Nous avons laissé notre abbé Louis Eudo De Kerlivio sur son lit de l’hôpital d’Hennebont, mais le lait d’ânesse lui fit le plus grand bien, et il put reprendre ses activités. Monseigneur Carles De Rosmadec le fit venir « à Kerengof qui est la maison de plaisance des Évêques de Vannes », il l’y retint trois jours, mais lui demanda de revenir le voir, car la pensée de l’évêque était que « Louis se donnât à lui » ; la mort de monsieur Basseline docteur en Sorbonne, son «  grand vicaire », lui en donna l’occasion. Il lui proposa de devenir ce nouveau « grand vicaire » et, ne doutant pas des difficultés qu’il rencontrerait pour le décider, il envoya le père Huby, son directeur, pour le tirer de son hôpital d’Hennebont. Ce dernier, et le Père Rigoleu l’obligèrent à se soumettre à « la volonté de Dieu qui lui était déclarée par celle de son évêque »...

 

Avant de quitter l’hôpital, l’abbé Louis laissa son appartement à un prêtre dont « il fonda la pension », il acheta et aménagea un terrain pour les pauvres et se rendit donc à Vannes où le père Huby lui trouva un logement provisoire en ville en attente d’un définitif au séminaire. Sa première mission fut de connaître à fond son évêché. Il écoutait tout le monde, prenait note de tout, ne décidait que ce qui était vraiment nécessaire. Monsieur De Rosmadec étant resté deux ans à Paris pour « les affaires de la province » fut surpris à son retour « du bel ordre qu’il trouva dans son diocèse par les soins de son grand vicaire ». Il dit un  jour à la Mère Supérieure des Ursulines qu’il « donnerait de bon cœur un de ses bras pour conserver son grand Vicaire… ». Louis De Kerlivio visitait ainsi tous les ans son diocèse ; « lorsque les infirmités ne lui permirent plus d’aller à cheval, il se servait d’une chaise roulante fort pauvre dans laquelle il avait la commodité de pouvoir lire et écrire ». Il notait ainsi, par des chiffres connus de lui seul, l’état de ses paroisses « les bonnes et les mauvaises qualités » des recteurs et des prêtres, des confesseurs et des catéchistes, de ceux qui étaient bons  prédicateurs de ceux qui devaient continuer dans leur fonction ou être remplacés.

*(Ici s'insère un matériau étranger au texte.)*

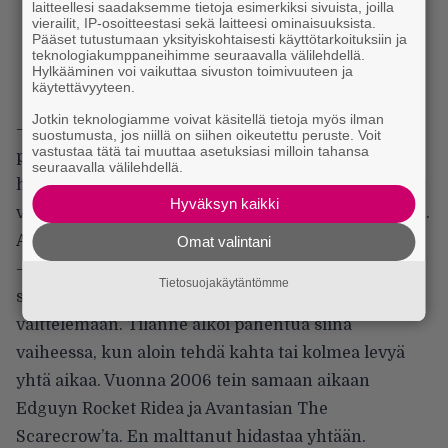
laitteellesi saadaksemme tietoja esimerkiksi sivuista, joilla
vierailit, IP-osoitteestasi sekä laitteesi ominaisuuksista.
Pääset tutustumaan yksityiskohtaisesti käyttötarkoituksiin ja
teknologiakumppaneihimme seuraavalla välilehdellä.
Hylkääminen voi vaikuttaa sivuston toimivuuteen ja
käytettävyyteen.
Jotkin teknologiamme voivat käsitellä tietoja myös ilman
– Luulin ettei asiaa, jota rakastaa sydämensä
suostumusta, jos niillä on siihen oikeutettu peruste. Voit
vastustaa tätä tai muuttaa asetuksiasi milloin tahansa
pohjasta, voi tehdä liikaa. Olin väärässä ja sain
seuraavalla välilehdellä.
huomata sen aika rajuilla tavoilla viitisentoista
Hyväksyn kaikki
vuotta sitten, kun kroppani alkoi ilmoitella itsestään.
Aluksi en kuunnellut.
Omat valintani
– Tein kaiken ylinopeudella. Yhtäkkiä olin itse juuri
Tietosuojakäytäntömme
sellaisessa uraputkessa, jota lähdin lapsuudessa
välttelemään. Tilanne alkoi pahentua siinä
vaiheessa, kun aloin tehdä kahta tai kolmea levyä
yhtä aikaa. Vuonna 2006 tein samaan aikaan
Edguyn Rocket Ridea ja Avantasian The
Scarecrow’ta. En malttanut hidastaa yhtään.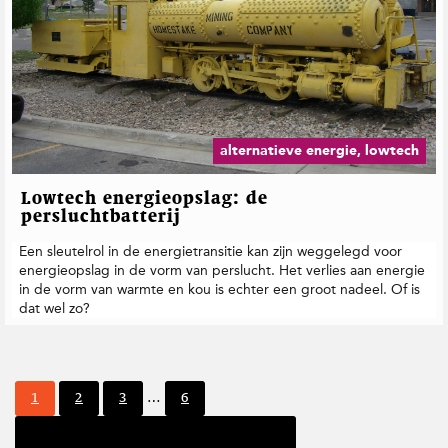
alternatieve energie, lowtech
Lowtech energieopslag: de
persluchtbatterij
Een sleutelrol in de energietransitie kan zijn weggelegd voor
energieopslag in de vorm van perslucht. Het verlies aan energie
in de vorm van warmte en kou is echter een groot nadeel. Of is
dat wel zo?
I
P
P
P
P
1
2
3
…
6
n
a
a
a
a
t
Volgende pagina
g
g
g
g
e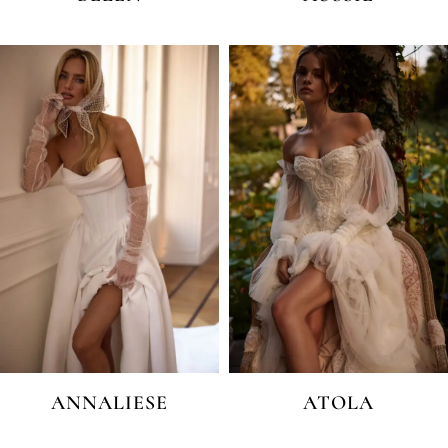
ANNALIESE
ATOLA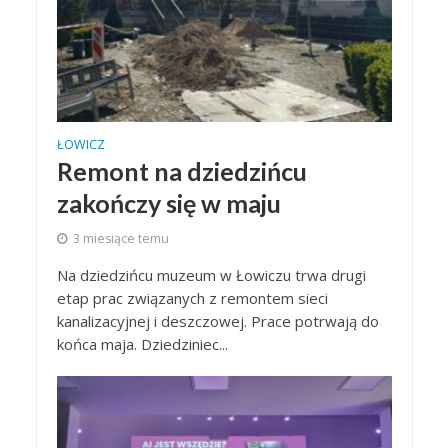
ŁOWICZ
Remont na dziedzińcu
zakończy się w maju
3 miesiące temu
Na dziedzińcu muzeum w Łowiczu trwa drugi
etap prac związanych z remontem sieci
kanalizacyjnej i deszczowej. Prace potrwają do
końca maja. Dziedziniec...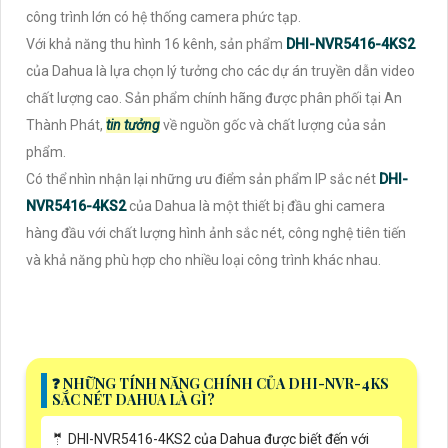
công trình lớn có hệ thống camera phức tạp.
Với khả năng thu hình 16 kênh, sản phẩm
DHI-NVR5416-4KS2
của Dahua là lựa chọn lý tưởng cho các dự án truyền dẫn video
chất lượng cao. Sản phẩm chính hãng được phân phối tại An
Thành Phát,
tin tưởng
về nguồn gốc và chất lượng của sản
phẩm.
Có thể nhìn nhận lại những ưu điểm sản phẩm IP sắc nét
DHI-
NVR5416-4KS2
của Dahua là một thiết bị đầu ghi camera
hàng đầu với chất lượng hình ảnh sắc nét, công nghệ tiên tiến
và khả năng phù hợp cho nhiều loại công trình khác nhau.
❓ NHỮNG TÍNH NĂNG CHÍNH CỦA DHI-NVR-4KS
SẮC NÉT DAHUA LÀ GÌ?
🤵 DHI-NVR5416-4KS2 của Dahua được biết đến với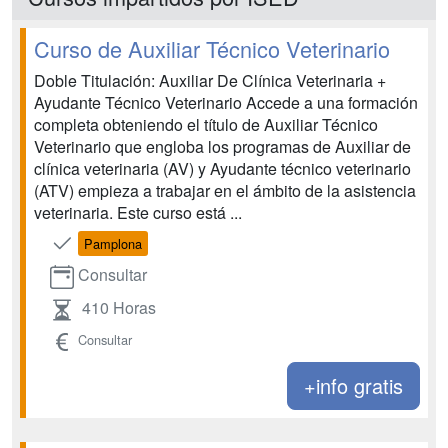
Curso de Auxiliar Técnico Veterinario
Doble Titulación: Auxiliar De Clínica Veterinaria +
Ayudante Técnico Veterinario Accede a una formación
completa obteniendo el título de Auxiliar Técnico
Veterinario que engloba los programas de Auxiliar de
clínica veterinaria (AV) y Ayudante técnico veterinario
(ATV) empieza a trabajar en el ámbito de la asistencia
veterinaria. Este curso está ...
Pamplona
Consultar
410 Horas
Consultar
+info gratis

Un séminaire venait d’être construit et Monseigneur  le destinait à recevoir des séminaristes, mais Louis de Kerlivio avait une autre idée, celle d’en faire une maison pour retraites ; en dépit de nombreuses difficultés principalement près du clergé, il obtint l’accord de son évêque qui approuva et en fit part à tous ses recteurs et vicaires, les incitant fortement à suivre ces retraites de huit jours dans ce nouveau bâtiment : « Un dimanche ou une fête qui se pourrait rencontrer dans leur huit jours de retraite ne doit pas les empêcher de jouir d’un si grand bien et que s’ils ne font pas de difficultés à s’absenter de leur paroisse l’orsqu’une affaire personnelle le demande, ils ne doivent pas craindre de s’en absenter pour une affaire d’une si grande importance que celle-ci où il s’agit de ce qui peut le plus assurer leur salut… »

La pratique de ces retraites fut étendue à tous les fidèles ; mademoiselle De Francheville fut chargée de celles des femmes.

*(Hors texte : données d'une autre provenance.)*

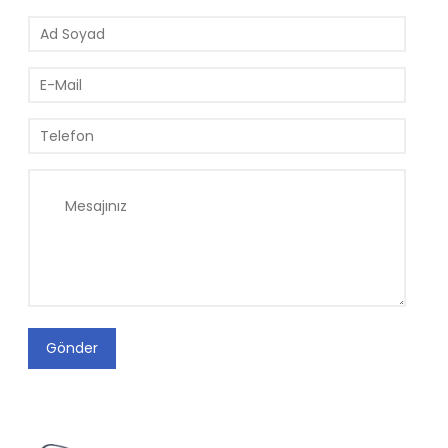
Gönder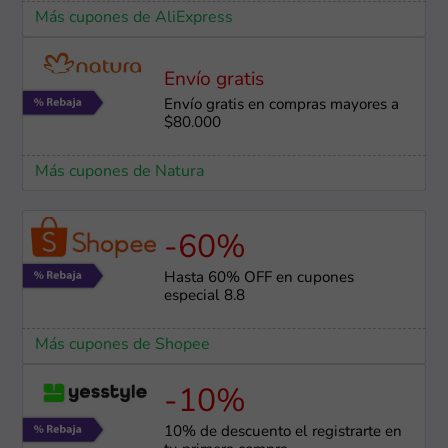
Más cupones de AliExpress
Envío gratis
Envío gratis en compras mayores a
$80.000
Más cupones de Natura
-60%
Hasta 60% OFF en cupones
especial 8.8
Más cupones de Shopee
-10%
10% de descuento el registrarte en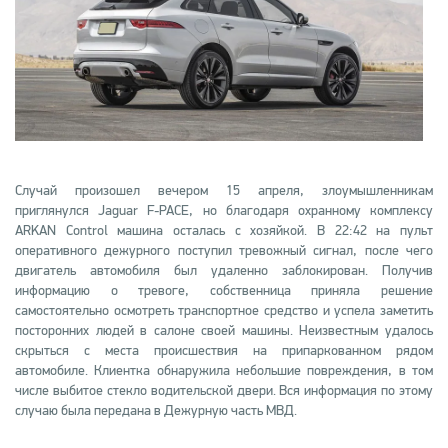
Случай произошел вечером 15 апреля, злоумышленникам
приглянулся Jaguar F-PACE, но благодаря охранному комплексу
ARKAN Control машина осталась с хозяйкой. В 22:42 на пульт
оперативного дежурного поступил тревожный сигнал, после чего
двигатель автомобиля был удаленно заблокирован. Получив
информацию о тревоге, собственница приняла решение
самостоятельно осмотреть транспортное средство и успела заметить
посторонних людей в салоне своей машины. Неизвестным удалось
скрыться с места происшествия на припаркованном рядом
автомобиле. Клиентка обнаружила небольшие повреждения, в том
числе выбитое стекло водительской двери. Вся информация по этому
случаю была передана в Дежурную часть МВД.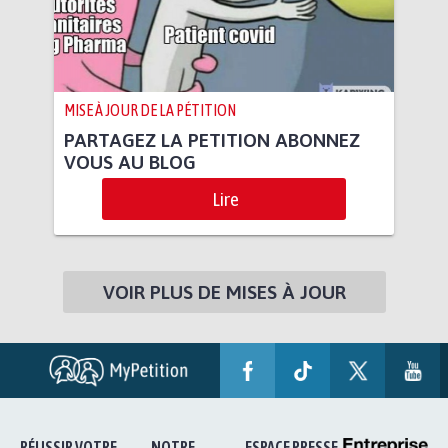
MISE À JOUR DE LA PÉTITION
PARTAGEZ LA PETITION ABONNEZ
VOUS AU BLOG
Lire
VOIR PLUS DE MISES À JOUR
RÉUSSIR VOTRE
NOTRE
ESPACE PRESSE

Le diocèse disposait de bons prédicateurs et Louis, à la mort du père Rigoleu qui en était chargé, s’appliqua à faire profiter le leurs talents les fidèles et les séminaristes à l’occasion de missions qui furent organisées en paroisses ; il officialisa cette pratique par des règles et obligations en essayant de mettre un peu d’ordre, de discipline et de moralité, ce qui ne lui valut pas que des amis ; « un prêtre dont il tâchait de corriger le désordre voulut le tuer d’un coup de pistolet tiré par la fenêtre… ».

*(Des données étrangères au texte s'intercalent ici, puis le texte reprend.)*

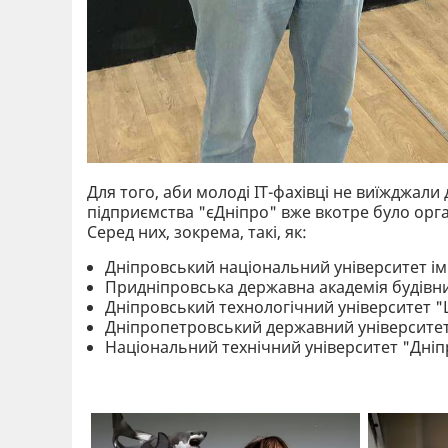
Для того, аби молоді ІТ-фахівці не виїжджали
підприємства "єДніпро" вже вкотре було орга
Серед них, зокрема, такі, як:
Дніпровський національний університет ім
Придніпровська державна академія будівни
Дніпровський технологічний університет 
Дніпропетровський державний університет
Національний технічний університет "Дніпр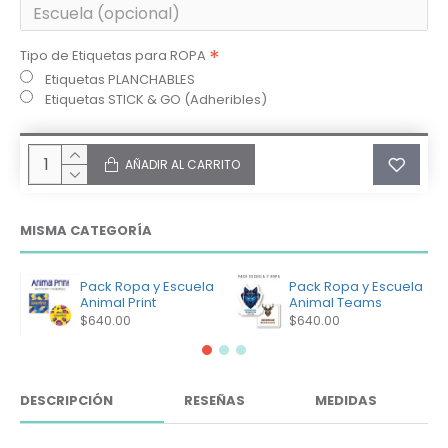
Tipo de Etiquetas para ROPA
Etiquetas PLANCHABLES
Etiquetas STICK & GO (Adheribles)
AÑADIR AL CARRITO
MISMA CATEGORÍA
Pack Ropa y Escuela
Pack Ropa y Escuela
Animal Print
Animal Teams
$640.00
$640.00
DESCRIPCIÓN
RESEÑAS
MEDIDAS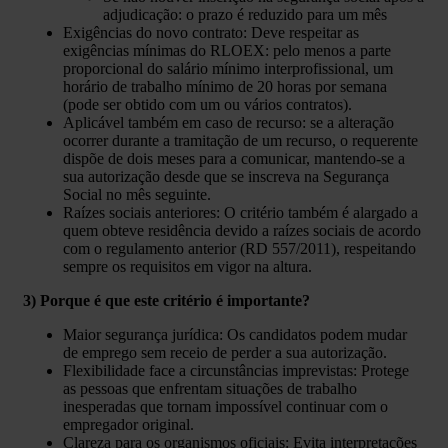
adjudicação: o prazo é reduzido para um mês
Exigências do novo contrato: Deve respeitar as
exigências mínimas do RLOEX: pelo menos a parte
proporcional do salário mínimo interprofissional, um
horário de trabalho mínimo de 20 horas por semana
(pode ser obtido com um ou vários contratos).
Aplicável também em caso de recurso: se a alteração
ocorrer durante a tramitação de um recurso, o requerente
dispõe de dois meses para a comunicar, mantendo-se a
sua autorização desde que se inscreva na Segurança
Social no mês seguinte.
Raízes sociais anteriores: O critério também é alargado a
quem obteve residência devido a raízes sociais de acordo
com o regulamento anterior (RD 557/2011), respeitando
sempre os requisitos em vigor na altura.
3) Porque é que este critério é importante?
Maior segurança jurídica: Os candidatos podem mudar
de emprego sem receio de perder a sua autorização.
Flexibilidade face a circunstâncias imprevistas: Protege
as pessoas que enfrentam situações de trabalho
inesperadas que tornam impossível continuar com o
empregador original.
Clareza para os organismos oficiais: Evita interpretações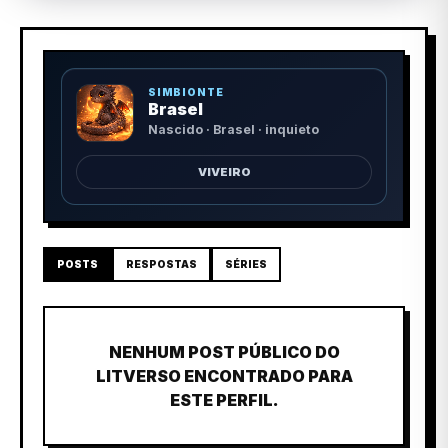
SIMBIONTE
Brasel
Nascido · Brasel · inquieto
VIVEIRO
POSTS
RESPOSTAS
SÉRIES
NENHUM POST PÚBLICO DO
LITVERSO ENCONTRADO PARA
ESTE PERFIL.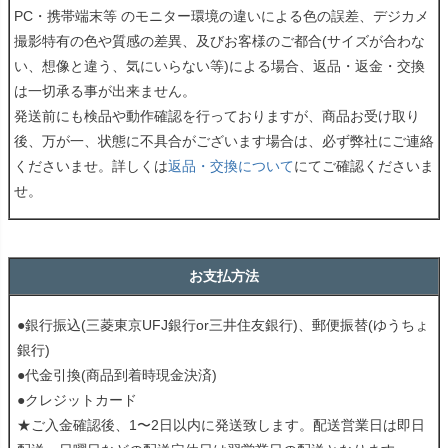
PC・携帯端末等 のモニター環境の違いによる色の誤差、デジカメ
撮影特有の色や質感の差異、及びお客様のご都合(サイズが合わな
い、想像と違う、気にいらない等)による場合、返品・返金・交換
は一切承る事が出来ません。
発送前にも検品や動作確認を行っておりますが、商品お受け取り
後、万が一、状態に不具合がございます場合は、必ず弊社にご連絡
くださいませ。詳しくは
返品・交換について
にてご確認くださいま
せ。
お支払方法
●銀行振込(三菱東京UFJ銀行or三井住友銀行)、郵便振替(ゆうちょ
銀行)
●代金引換(商品到着時現金決済)
●クレジットカード
★ご入金確認後、1〜2日以内に発送致します。配送営業日は即日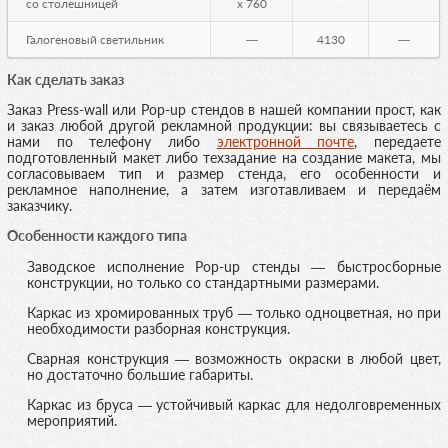
со столешницей
x 760
Галогеновый светильник
—
4130
—
Как сделать заказ
Заказ Press-wall или Pop-up стендов в нашей компании прост, как
и заказ любой другой рекламной продукции: вы связываетесь с
нами по телефону либо
электронной почте
, передаете
подготовленный макет либо техзадание на создание макета, мы
согласовываем тип и размер стенда, его особенности и
рекламное наполнение, а затем изготавливаем и передаём
заказчику.
Особенности каждого типа
Заводское исполнение Pop-up стенды — быстросборные
конструкции, но только со стандартными размерами.
Каркас из хромированных труб — только одноцветная, но при
необходимости разборная конструкция.
Сварная конструкция — возможность окраски в любой цвет,
но достаточно большие габариты.
Каркас из бруса — устойчивый каркас для недолговременных
мероприятий.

En 1671, Mgr De Rosmadec fut nommé à l’archevêché de Tours et Louis Cazet De Vautorte  lui succéda en l’évêché de Vannes (1671-1687) ; celui-ci garda Louis De Kerlivio comme « grand vicaire », mais rapidement le destitua. Madame D’Argouges, première présidente du parlement de Bretagne intervint pour la réconciliation avec l’évêque qui fut effective en 1677 et Louis redevint « grand vicaire » jusqu’à sa mort à l’âge de 63 ans. « Sa maladie le prit le 21 février 1685 avec une inflammation de poitrine »… et il décéda le 21 mars de la même année. «  On lui rendit les honneurs que Vannes  n’avait pu rendre à aucun mort depuis Vincent Ferrier ». Il fut inhumé dans le caveau de l’église des Jésuites.